**WORK TO BE COMPLETED:**
The expected result is an exact restatement of the data, free of pictures.

**Pictured people or hands with joints:**
____________
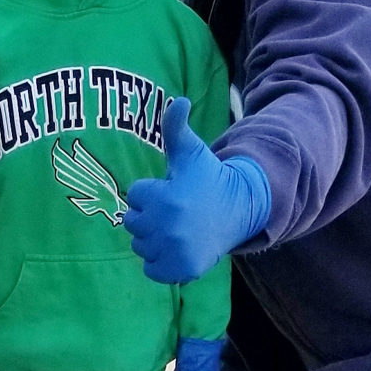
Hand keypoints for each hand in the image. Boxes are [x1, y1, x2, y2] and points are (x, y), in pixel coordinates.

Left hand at [123, 98, 271, 285]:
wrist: (238, 210)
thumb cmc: (208, 178)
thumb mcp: (190, 151)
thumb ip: (175, 127)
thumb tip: (178, 100)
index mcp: (166, 198)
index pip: (135, 196)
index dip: (152, 191)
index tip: (173, 190)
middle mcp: (168, 227)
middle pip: (132, 223)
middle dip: (150, 215)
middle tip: (175, 211)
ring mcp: (174, 251)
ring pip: (140, 246)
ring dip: (153, 239)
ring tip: (177, 229)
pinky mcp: (180, 270)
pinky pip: (151, 269)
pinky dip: (160, 263)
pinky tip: (177, 248)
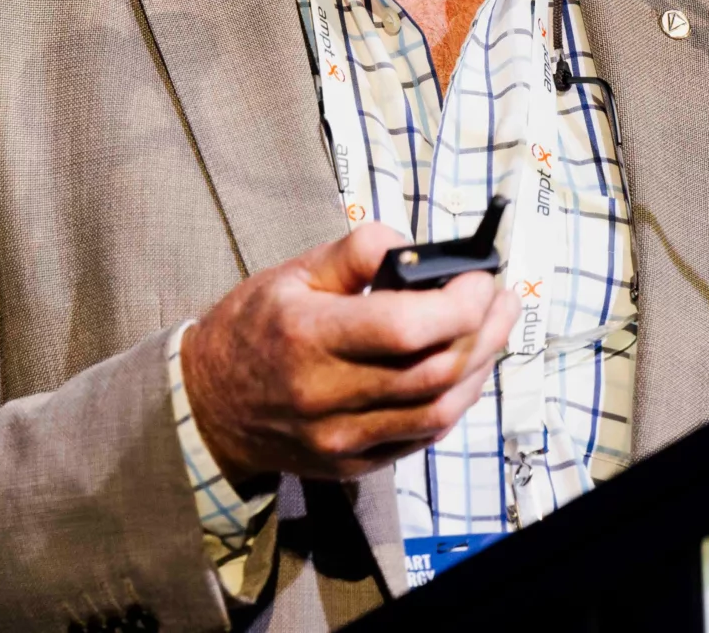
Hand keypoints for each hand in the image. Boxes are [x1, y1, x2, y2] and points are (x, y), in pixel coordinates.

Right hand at [180, 222, 515, 482]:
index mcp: (307, 336)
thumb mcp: (289, 273)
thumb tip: (413, 246)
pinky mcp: (355, 463)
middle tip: (499, 299)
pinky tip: (462, 369)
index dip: (458, 303)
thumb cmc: (250, 328)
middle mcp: (326, 394)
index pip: (405, 327)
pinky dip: (453, 399)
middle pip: (435, 371)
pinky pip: (423, 435)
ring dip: (480, 368)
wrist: (209, 405)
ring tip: (493, 331)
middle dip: (484, 331)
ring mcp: (343, 438)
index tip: (479, 277)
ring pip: (440, 410)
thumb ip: (354, 254)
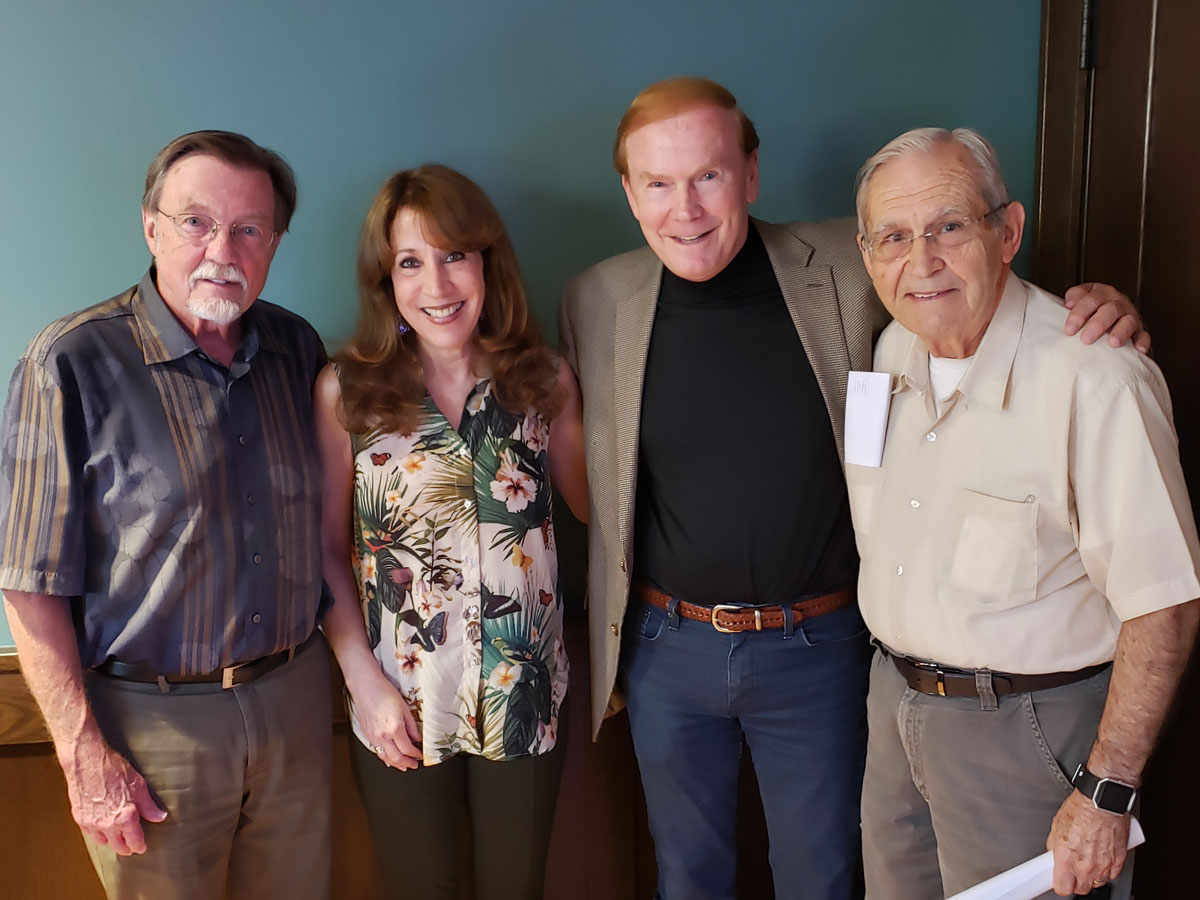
____________
**ANSWER TO THIS PROBLEM:**
Hand keypoints for each hand in the image. Boxes are [x1, y1, x2, y2] and points are (x, y), in pixel coordinates.

Left hand at [123, 98, 271, 285]:
wrist: (238, 210)
thumb cmc: (208, 178)
thumb mcp: (190, 151)
thumb ip: (175, 127)
thumb tip: (178, 100)
index mcp: (166, 198)
index pip: (135, 196)
index dip: (152, 191)
index tip: (173, 190)
middle mcp: (168, 227)
middle pip: (132, 223)
middle dip: (150, 215)
middle tip: (175, 211)
ring mcp: (174, 251)
ring pip: (140, 246)
ring dip: (153, 239)
ring tip: (177, 229)
pinky mcp: (180, 270)
pinky pip: (151, 269)
pinky dip: (160, 263)
pinky tip: (177, 248)
Hand keypoints for each hand in the image. Boxes are [x1, y1, x2, y2] and points are (x, y), in pixel coordinates.

Right hand at [180, 222, 515, 482]:
index mcp: (307, 336)
thumb mcp: (289, 273)
thumb tip: (413, 246)
pinky mcp: (355, 463)
middle tip: (499, 299)
pinky tip: (462, 369)
index dip: (458, 303)
thumb cmc: (250, 328)
middle mcp: (326, 394)
index pip: (405, 327)
pinky dip: (453, 399)
middle pip: (435, 371)
pinky pip: (423, 435)
ring dip: (480, 368)
wrist: (209, 405)
ring tip: (493, 331)
middle dip: (484, 331)
ring mcp: (343, 438)
index tip: (479, 277)
ring pip: (440, 410)
thumb ip: (354, 254)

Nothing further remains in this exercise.